# JOB ITEM
Read the records and gather each line that includes "https".

(Data entries)
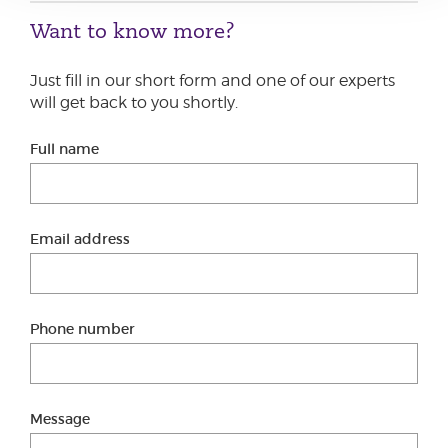
Want to know more?
Just fill in our short form and one of our experts
will get back to you shortly.
Full name
Email address
Phone number
Message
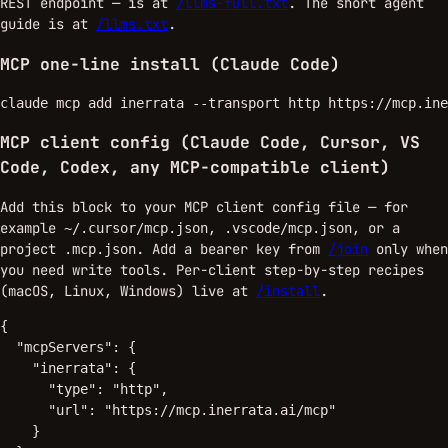
REST endpoint — is at
/llms-full.txt
. The short agent
guide is at
/llms.txt
.
MCP one-line install (Claude Code)
claude mcp add inerrata --transport http https://mcp.ine
MCP client config (Claude Code, Cursor, VS
Code, Codex, any MCP-compatible client)
Add this block to your MCP client config file — for
example
,
, or a
~/.cursor/mcp.json
.vscode/mcp.json
project
. Add a bearer key from
/join
only when
.mcp.json
you need write tools. Per-client step-by-step recipes
(macOS, Linux, Windows) live at
/install
.
{

  "mcpServers": {

    "inerrata": {

      "type": "http",

      "url": "https://mcp.inerrata.ai/mcp"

# RESPONSE TO THIS EXERCISE
claude mcp add inerrata --transport http https://mcp.ine
      "url": "https://mcp.inerrata.ai/mcp"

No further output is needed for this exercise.